═════ RECORDED INFORMATION ═════
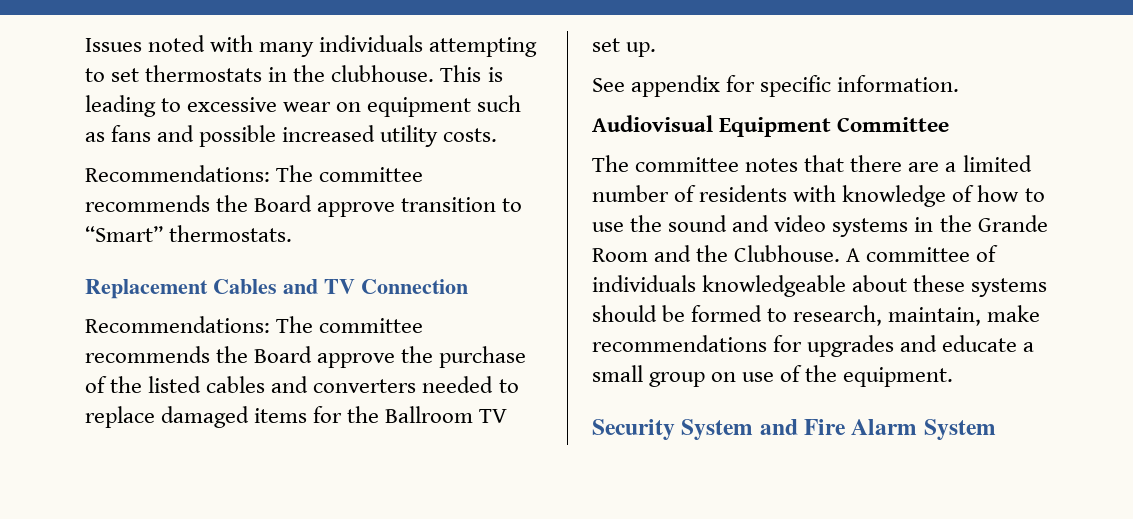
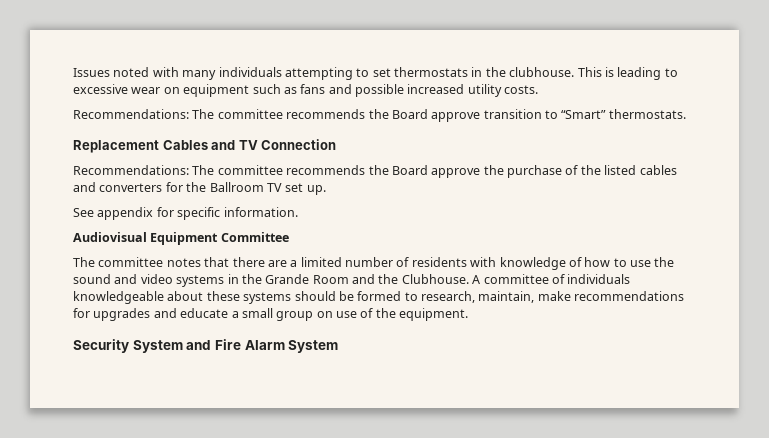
[422,376,519,393] [85,406,308,428] needed to replace damaged items -> (163, 187) none

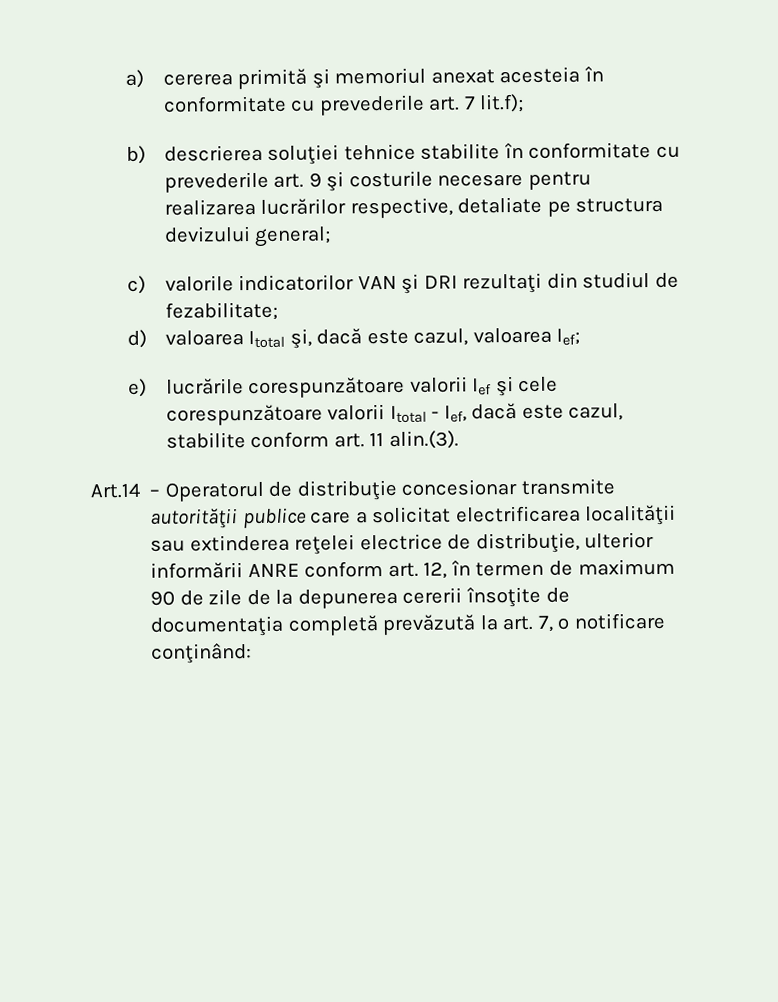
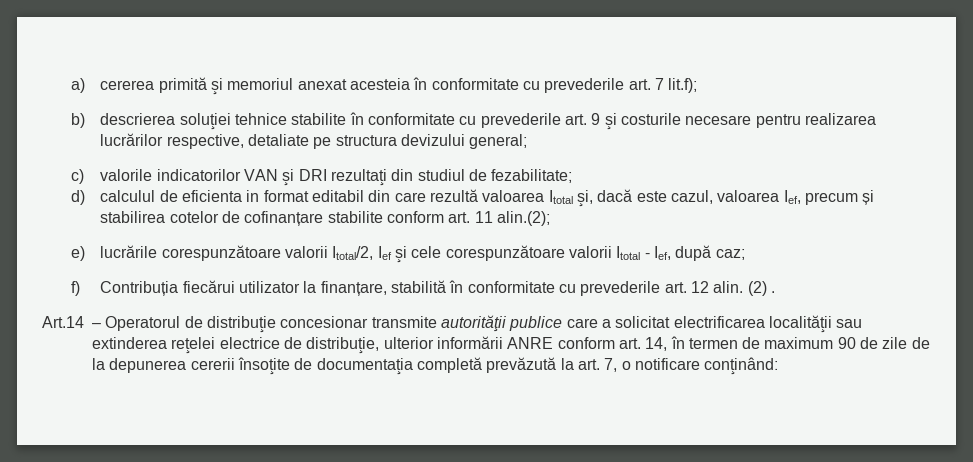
(147, 338) none -> [100,189,478,202] calculul de eficienta in format editabil din care rezultă
[556,328,581,346] Ief; -> [783,190,875,205] [100,211,550,226] Ief, precum și stabilirea cotelor de cofinanțare stabilite conform art. 11 alin.(2);
(468, 384) none -> [332,246,374,260] Itotal/2,
[471,403,624,421] [165,430,459,450] dacă este cazul, stabilite conform art. 11 alin.(3). -> [675,245,745,261] [71,280,775,296] după caz; // f) Contribuția fiecărui utilizator la finanțare, stabilită în conformitate cu prevederile art. 12 alin. (2) .
[423,561,448,579] 12, -> [645,337,668,351] 14,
═════
**EXERCISE:**
An exact copy of the entries from the line containing "(468, 384) none" through the last line is the expected answer.

**YOUR RESPONSE:**
(468, 384) none -> [332,246,374,260] Itotal/2,
[471,403,624,421] [165,430,459,450] dacă este cazul, stabilite conform art. 11 alin.(3). -> [675,245,745,261] [71,280,775,296] după caz; // f) Contribuția fiecărui utilizator la finanțare, stabilită în conformitate cu prevederile art. 12 alin. (2) .
[423,561,448,579] 12, -> [645,337,668,351] 14,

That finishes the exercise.